The success of the Brexit campaign should be a warning to Hillary Clinton and to the American public too. It was successful in both mobilizing racist anti-immigrant sentiments and creating huge economic risks for the UK, which is facing a major economic slowdown as a result. According to the Financial Times, the UK economy has suffered a “dramatic deterioration” since the vote, with key economic indicators at a seven-year low, predicting major trouble ahead.

In the UK, leaders of the Brexit campaign themselves have apparently abandoned the cause, with its two major proponents leaving the field in the wake of their apparent but likely Pyrrhic success. Nigel Farage has resigned from UKIP and Boris Johnson has decided not to stand for election to prime minister, which seemed assured in the immediate wake of the vote.

The British public, as well, has a strong sense of buyer’s remorse. The Independent reports that over 1 million voters now regret their vote and would likely vote “remain” if they had a second chance. Many either felt misled by false campaign promises of additional health-care spending or intended only to cast a protest vote without actually wanting to leave the EU.

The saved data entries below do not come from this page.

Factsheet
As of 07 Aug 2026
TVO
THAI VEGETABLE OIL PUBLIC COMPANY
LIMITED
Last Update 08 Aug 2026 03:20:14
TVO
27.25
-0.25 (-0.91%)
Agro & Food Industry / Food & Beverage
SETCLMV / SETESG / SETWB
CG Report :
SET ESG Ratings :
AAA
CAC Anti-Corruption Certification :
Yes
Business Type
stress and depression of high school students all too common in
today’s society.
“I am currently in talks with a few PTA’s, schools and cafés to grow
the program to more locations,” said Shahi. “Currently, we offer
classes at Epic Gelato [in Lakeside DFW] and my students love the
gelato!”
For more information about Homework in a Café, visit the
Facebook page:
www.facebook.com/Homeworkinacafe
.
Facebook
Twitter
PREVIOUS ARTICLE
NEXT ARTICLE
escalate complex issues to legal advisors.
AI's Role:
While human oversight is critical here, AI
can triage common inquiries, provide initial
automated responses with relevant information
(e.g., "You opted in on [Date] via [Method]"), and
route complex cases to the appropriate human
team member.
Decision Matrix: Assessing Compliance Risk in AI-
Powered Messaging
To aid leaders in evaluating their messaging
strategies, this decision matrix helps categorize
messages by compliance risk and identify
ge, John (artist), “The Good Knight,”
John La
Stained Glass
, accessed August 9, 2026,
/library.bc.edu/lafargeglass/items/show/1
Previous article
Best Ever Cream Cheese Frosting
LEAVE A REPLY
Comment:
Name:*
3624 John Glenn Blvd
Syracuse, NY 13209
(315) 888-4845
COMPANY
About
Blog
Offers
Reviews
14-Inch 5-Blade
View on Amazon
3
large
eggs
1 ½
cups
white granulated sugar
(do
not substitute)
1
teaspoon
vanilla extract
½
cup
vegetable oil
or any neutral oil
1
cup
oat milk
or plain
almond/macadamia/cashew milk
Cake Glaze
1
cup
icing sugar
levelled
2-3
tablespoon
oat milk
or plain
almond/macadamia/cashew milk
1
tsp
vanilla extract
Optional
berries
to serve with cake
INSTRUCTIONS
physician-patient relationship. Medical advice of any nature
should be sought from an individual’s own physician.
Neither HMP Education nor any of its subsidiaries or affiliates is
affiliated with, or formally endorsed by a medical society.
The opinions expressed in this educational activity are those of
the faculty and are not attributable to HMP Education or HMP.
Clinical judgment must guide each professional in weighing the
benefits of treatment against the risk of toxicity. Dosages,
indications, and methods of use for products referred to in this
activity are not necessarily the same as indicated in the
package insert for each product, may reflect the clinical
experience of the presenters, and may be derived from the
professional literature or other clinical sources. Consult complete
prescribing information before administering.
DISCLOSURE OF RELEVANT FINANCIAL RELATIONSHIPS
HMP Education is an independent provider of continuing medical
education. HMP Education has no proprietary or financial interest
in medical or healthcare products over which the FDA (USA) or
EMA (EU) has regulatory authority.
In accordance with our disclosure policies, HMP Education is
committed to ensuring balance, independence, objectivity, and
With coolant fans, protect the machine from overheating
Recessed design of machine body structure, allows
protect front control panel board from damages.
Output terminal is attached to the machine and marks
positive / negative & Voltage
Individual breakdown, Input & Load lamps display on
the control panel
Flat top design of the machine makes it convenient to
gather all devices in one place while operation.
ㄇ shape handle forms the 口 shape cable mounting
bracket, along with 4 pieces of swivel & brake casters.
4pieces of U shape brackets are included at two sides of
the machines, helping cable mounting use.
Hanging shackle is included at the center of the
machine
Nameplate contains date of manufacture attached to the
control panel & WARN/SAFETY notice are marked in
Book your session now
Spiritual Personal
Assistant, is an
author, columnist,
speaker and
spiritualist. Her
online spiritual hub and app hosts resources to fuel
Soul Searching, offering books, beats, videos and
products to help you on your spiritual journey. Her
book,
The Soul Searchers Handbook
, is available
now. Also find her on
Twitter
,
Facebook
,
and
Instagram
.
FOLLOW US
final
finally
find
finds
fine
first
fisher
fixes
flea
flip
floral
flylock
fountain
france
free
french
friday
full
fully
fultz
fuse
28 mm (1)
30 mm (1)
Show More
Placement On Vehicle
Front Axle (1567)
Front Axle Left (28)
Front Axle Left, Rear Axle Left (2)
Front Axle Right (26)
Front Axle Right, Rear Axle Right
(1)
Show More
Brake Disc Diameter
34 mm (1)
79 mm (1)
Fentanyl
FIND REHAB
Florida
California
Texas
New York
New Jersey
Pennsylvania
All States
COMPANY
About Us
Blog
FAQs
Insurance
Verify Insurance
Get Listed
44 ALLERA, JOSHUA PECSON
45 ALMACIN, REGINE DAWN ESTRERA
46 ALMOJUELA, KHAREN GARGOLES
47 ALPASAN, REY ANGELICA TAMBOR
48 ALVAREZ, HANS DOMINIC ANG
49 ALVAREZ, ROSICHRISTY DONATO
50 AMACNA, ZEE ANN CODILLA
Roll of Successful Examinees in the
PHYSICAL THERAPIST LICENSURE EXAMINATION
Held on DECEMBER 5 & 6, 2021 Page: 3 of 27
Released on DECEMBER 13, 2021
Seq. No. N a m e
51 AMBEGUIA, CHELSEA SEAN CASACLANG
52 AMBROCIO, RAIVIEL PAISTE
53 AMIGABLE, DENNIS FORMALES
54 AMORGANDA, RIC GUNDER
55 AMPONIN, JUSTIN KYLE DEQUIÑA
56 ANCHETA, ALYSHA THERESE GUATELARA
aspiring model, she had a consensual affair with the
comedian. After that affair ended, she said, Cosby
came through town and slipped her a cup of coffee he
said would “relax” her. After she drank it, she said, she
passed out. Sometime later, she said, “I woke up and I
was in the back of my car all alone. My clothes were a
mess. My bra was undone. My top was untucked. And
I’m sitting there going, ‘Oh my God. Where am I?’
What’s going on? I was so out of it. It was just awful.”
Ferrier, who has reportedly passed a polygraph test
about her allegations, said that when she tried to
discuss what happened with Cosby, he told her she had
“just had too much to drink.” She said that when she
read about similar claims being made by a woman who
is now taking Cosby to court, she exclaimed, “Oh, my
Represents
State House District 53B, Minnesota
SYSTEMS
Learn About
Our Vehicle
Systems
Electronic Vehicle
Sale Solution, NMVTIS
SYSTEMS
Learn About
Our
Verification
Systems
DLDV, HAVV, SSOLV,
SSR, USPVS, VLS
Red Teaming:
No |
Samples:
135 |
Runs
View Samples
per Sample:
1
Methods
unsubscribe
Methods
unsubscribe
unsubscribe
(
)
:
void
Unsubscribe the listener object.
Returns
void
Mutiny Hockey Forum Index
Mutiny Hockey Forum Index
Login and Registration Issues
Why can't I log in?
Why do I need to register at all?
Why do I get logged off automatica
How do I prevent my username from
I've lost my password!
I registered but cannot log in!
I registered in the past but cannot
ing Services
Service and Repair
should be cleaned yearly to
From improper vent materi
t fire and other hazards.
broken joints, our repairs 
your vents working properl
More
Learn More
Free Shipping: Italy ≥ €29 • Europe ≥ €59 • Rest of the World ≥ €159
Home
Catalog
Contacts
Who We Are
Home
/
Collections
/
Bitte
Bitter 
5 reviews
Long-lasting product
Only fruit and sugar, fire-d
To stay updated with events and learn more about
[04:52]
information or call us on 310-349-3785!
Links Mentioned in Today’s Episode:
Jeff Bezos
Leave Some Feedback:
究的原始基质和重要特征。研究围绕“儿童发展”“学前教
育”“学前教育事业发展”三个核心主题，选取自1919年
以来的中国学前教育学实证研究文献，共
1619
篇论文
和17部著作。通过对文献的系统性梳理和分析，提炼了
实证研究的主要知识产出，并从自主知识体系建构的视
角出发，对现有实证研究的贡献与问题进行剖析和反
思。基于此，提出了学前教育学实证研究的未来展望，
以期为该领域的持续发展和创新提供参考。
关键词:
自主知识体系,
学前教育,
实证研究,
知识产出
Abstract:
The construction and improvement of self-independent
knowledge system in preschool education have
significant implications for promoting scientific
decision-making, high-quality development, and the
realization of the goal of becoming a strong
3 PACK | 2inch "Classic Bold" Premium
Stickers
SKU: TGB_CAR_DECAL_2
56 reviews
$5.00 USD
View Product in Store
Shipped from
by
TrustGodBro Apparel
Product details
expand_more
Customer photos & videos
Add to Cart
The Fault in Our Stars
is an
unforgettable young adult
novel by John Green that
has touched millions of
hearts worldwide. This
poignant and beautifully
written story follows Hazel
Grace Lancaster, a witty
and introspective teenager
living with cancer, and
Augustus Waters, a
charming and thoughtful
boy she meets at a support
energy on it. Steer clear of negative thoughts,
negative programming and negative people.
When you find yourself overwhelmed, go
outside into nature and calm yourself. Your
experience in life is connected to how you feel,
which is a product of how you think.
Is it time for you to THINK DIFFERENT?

In addition, hate crimes seem to have skyrocketed with the “leave” vote signaling the legitimacy of anti-immigrant extremism. As of today the British police have reported 6,200 hate crimes in just the last month targeting primarily Muslims and Eastern Europeans.

Like the Brexit campaign and other right-wing movements in Europe, Trump is attempting to prey on the growing economic insecurity of white voters by directing their anger towards migrants, while elites like Trump profit in power and capital. Of course, this is made possible in part by the centrist defense of neoliberal globalism that not only affects working-class whites but ironically has disproportionately hurt blacks, Latinos, women, and other marginal groups. Democrats need to take this dynamic seriously, or they risk losing both white and nonwhite working-class voters.

Trump’s appeals to “one America” and “law and order” are opening a Pandora’s box of racism and xenophobia, neither of which is truly unprecedented in American politics. Republican leaders and the American public have to decide if they are going to embrace a politics of hate by joining the “Trump fall” or repudiate the politics of racism and fearmongering.